The old “work for one business until you retire” mentality is no longer realistic, even feasible, for the modern workplace.

Since 2006 when I started my company, I’ve seen how agility and outside-the-box thinking has enabled some organizations to stay competitive and drive innovation in impressive ways, and has accelerated their business results and allowed them to move fast in a turbulent marketplace.

You may be thinking: this is too good to be true. Common concerns I hear include:

Will on-demand professionals be loyal to my company?

Does working “on-demand” change the relationship or value of the work?

Will someone with the right experience really be there to answer the call when I need them?

Studies and my own experience show that on-demand talent chooses this way to work because people want these key things: choice and control; flexibility; high-value work; autonomy and respect; and to make a difference. Also, people have more choices than ever before to move sideways, backwards, forwards, or even pause. Careers are more lattice than ladder, or even a jungle gym. This is a fairly recent development, especially for different segments of the workforce.

But increasingly, companies are learning to look at talent acquisition in a different way. First, their focus is highly project-oriented. They assemble the right team for a project’s needs using a customized mix of full-time employees, consultants, and/or independent experts in order to solve talent problems right here, right now. Whole companies across industries are creating teams of experts for short- and long-term projects in order to deliver high-impact results.

A study by Upwork and the Freelancers Union in 2014 also revealed interesting statistics that support the Talent Shift mentality: the majority (60%) of freelancers who left traditional employment now earn more than they did as FTEs. Almost one in four (23%) quit a job in order to freelance. Of those who earn more, 78% indicated they earned more freelancing within a year or less. Flexibility is the top reason people choose to freelance full-time.

Flexibility also is happening on the client side. As clients focus on their business through a project lens: they’re looking at their goals as projects. These could be long-term projects; they could be strategic projects; they could be tactical projects. It’s really about identifying the right talent resources for specific kinds of projects.

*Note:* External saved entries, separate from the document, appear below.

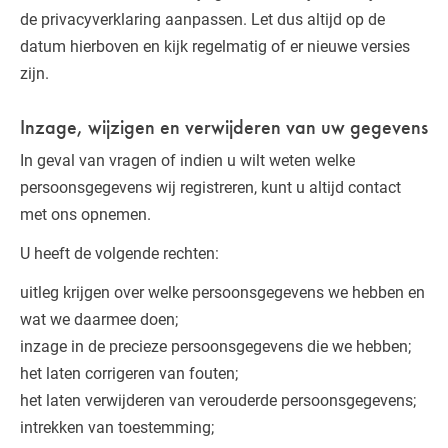
de privacyverklaring aanpassen. Let dus altijd op de
datum hierboven en kijk regelmatig of er nieuwe versies
zijn.
Inzage, wijzigen en verwijderen van uw gegevens
In geval van vragen of indien u wilt weten welke
persoonsgegevens wij registreren, kunt u altijd contact
met ons opnemen.
U heeft de volgende rechten:
uitleg krijgen over welke persoonsgegevens we hebben en
wat we daarmee doen;
inzage in de precieze persoonsgegevens die we hebben;
het laten corrigeren van fouten;
het laten verwijderen van verouderde persoonsgegevens;
intrekken van toestemming;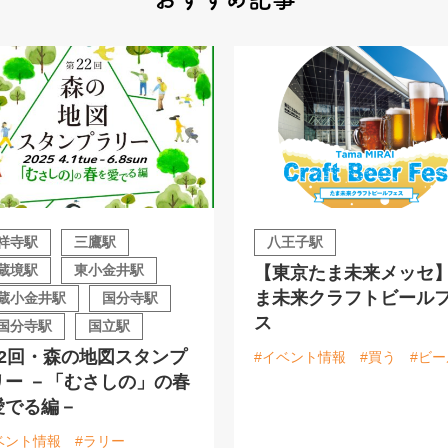
祥寺駅
三鷹駅
八王子駅
蔵境駅
東小金井駅
【東京たま未来メッセ
ま未来クラフトビール
蔵小金井駅
国分寺駅
ス
国分寺駅
国立駅
22回・森の地図スタンプ
#イベント情報
#買う
#ビー
リー －「むさしの」の春
愛でる編－
ベント情報
#ラリー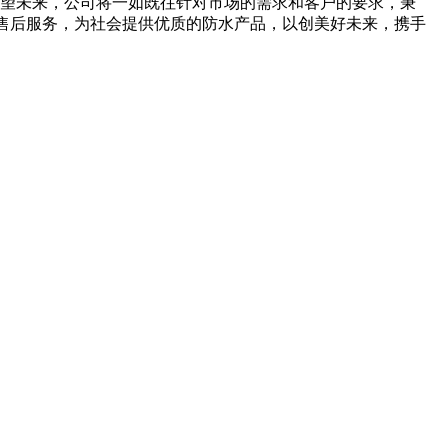
誉。展望未来，公司将一如既往针对市场的需求和客户的要求，秉
强售后服务，为社会提供优质的防水产品，以创美好未来，携手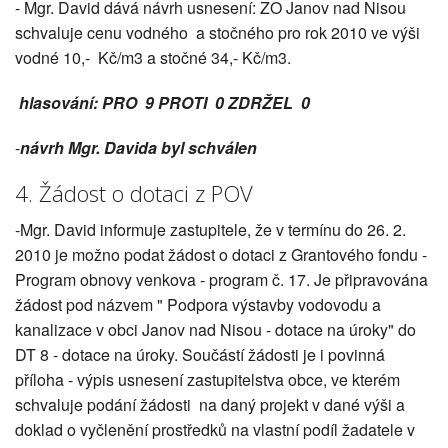
- Mgr. David dává návrh usnesení: ZO Janov nad Nisou
schvaluje cenu vodného a stočného pro rok 2010 ve výši
vodné 10,- Kč/m3 a stočné 34,- Kč/m3.
hlasování: PRO 9 PROTI 0 ZDRŽEL 0
-
návrh Mgr. Davida byl schválen
4. Žádost o dotaci z POV
-Mgr. David informuje zastupitele, že v termínu do 26. 2.
2010 je možno podat žádost o dotaci z Grantového fondu -
Program obnovy venkova - program č. 17. Je připravována
žádost pod názvem " Podpora výstavby vodovodu a
kanalizace v obci Janov nad Nisou - dotace na úroky" do
DT 8 - dotace na úroky. Součástí žádosti je i povinná
příloha - výpis usnesení zastupitelstva obce, ve kterém
schvaluje podání žádosti na daný projekt v dané výši a
doklad o vyčlenění prostředků na vlastní podíl žadatele v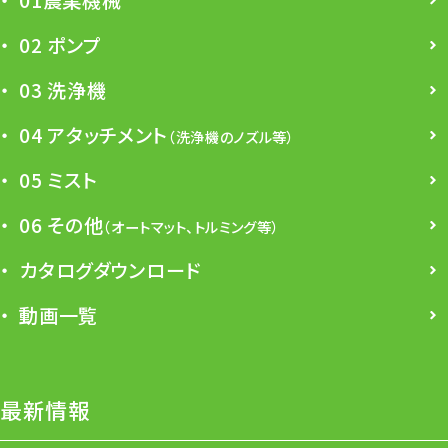
01農業機械
02 ポンプ
03 洗浄機
04 アタッチメント
（洗浄機のノズル等）
05 ミスト
06 その他
（オートマット、トルミング等）
カタログダウンロード
動画一覧
最新情報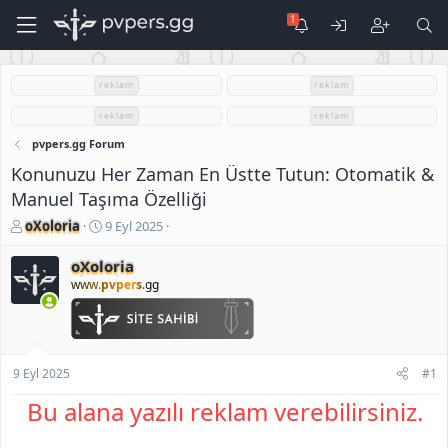
reklam
reklam
reklam
reklam
pvpers.gg Forum
Konunuzu Her Zaman En Üstte Tutun: Otomatik &
Manuel Taşıma Özelliği
K
B
oXoloria
9 Eyl 2025
o
a
n
ş
oXoloria
u
l
www.
pvpers
.gg
S
a
a
n
h
g
i
ı
b
ç
9 Eyl 2025
#1
i
t
Bu alana yazılı reklam verebilirsiniz.
a
r
i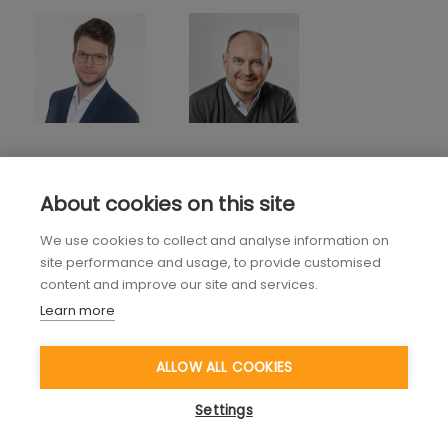
About cookies on this site
We use cookies to collect and analyse information on
site performance and usage, to provide customised
content and improve our site and services.
Learn more
ALLOW ALL COOKIES
Settings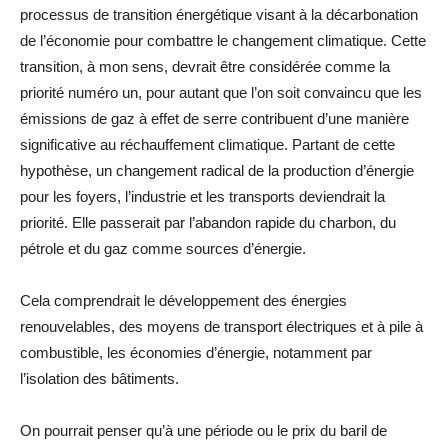
processus de transition énergétique visant à la décarbonation
de l’économie pour combattre le changement climatique. Cette
transition, à mon sens, devrait être considérée comme la
priorité numéro un, pour autant que l’on soit convaincu que les
émissions de gaz à effet de serre contribuent d’une manière
significative au réchauffement climatique. Partant de cette
hypothèse, un changement radical de la production d’énergie
pour les foyers, l’industrie et les transports deviendrait la
priorité. Elle passerait par l’abandon rapide du charbon, du
pétrole et du gaz comme sources d’énergie.
Cela comprendrait le développement des énergies
renouvelables, des moyens de transport électriques et à pile à
combustible, les économies d’énergie, notamment par
l’isolation des bâtiments.
On pourrait penser qu’à une période ou le prix du baril de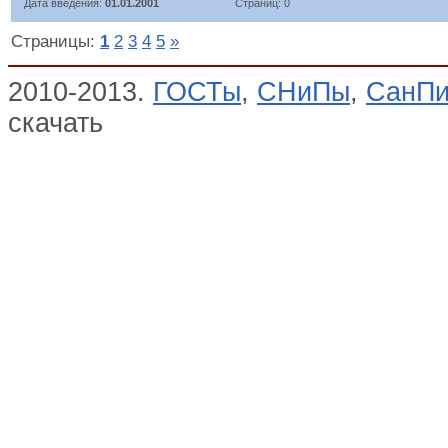
Дата введения:
01.01.2001
Страниц: 0
Страницы:
1
2
3
4
5
»
2010-2013.
ГОСТы
,
СНиПы
,
СанП
скачать
Перечень стандартов, сод
(испытаний) и измерений, в том ч
необходимые для применения и ис
Таможенного союза "О безопасно
состава" и осуществления оценки 
продукции, Перечень стандартов 
союза, О безопасности железнодо
Технические регламенты Таможен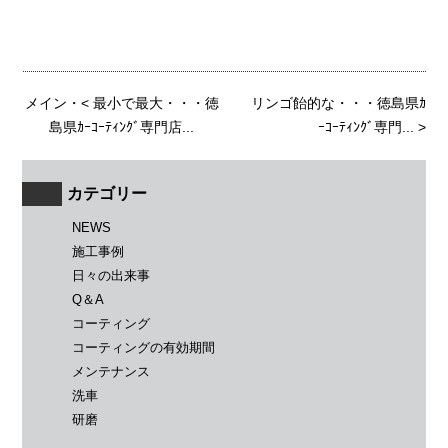
メイン
・<
最小で最大・・・徳
リンゴ飴的な・・・徳島県ｶ
島県ｶｰｺｰﾃｨﾝｸﾞ専門店...
ｰｺｰﾃｨﾝｸﾞ専門...
>
カテゴリー
NEWS
施工事例
日々の出来事
Q＆A
コーティング
コーティングの有効期間
メンテナンス
洗車
研磨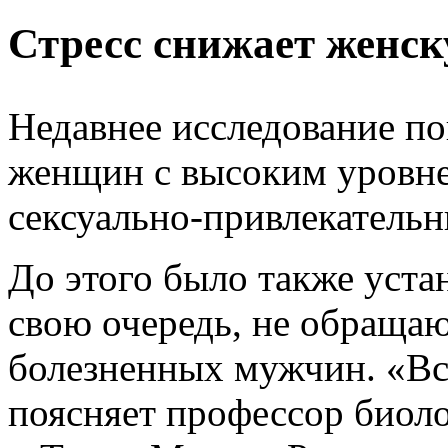
Стресс снижает женск
Недавнее исследование по
женщин с высоким уровне
сексуально-привлекатель
До этого было также уста
свою очередь, не обращаю
болезненных мужчин. «Вс
поясняет профессор биоло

In my work with leading companies like Microsoft, Amazon, Alaska Airlines, T-Mobile, Hewlett-Packard, Farmers Insurance, and others, I’ve observed that most managers have the same aspirations: they want to do big things, to make an impact, to achieve their goals efficiently while remaining nimble and flexible. They share similar challenges on how to continuously evolve their teams and adapt to market changes in a fluid and effective way that’s on budget. Unfortunately, many are just as stuck as the time-traveling, fictional CEO I introduced you to in my earlier post—with a mindset and talent strategy from another era. The old “work for one business until you retire” mentality is no longer realistic, even feasible, for the modern workplace. That model is a thing of the past.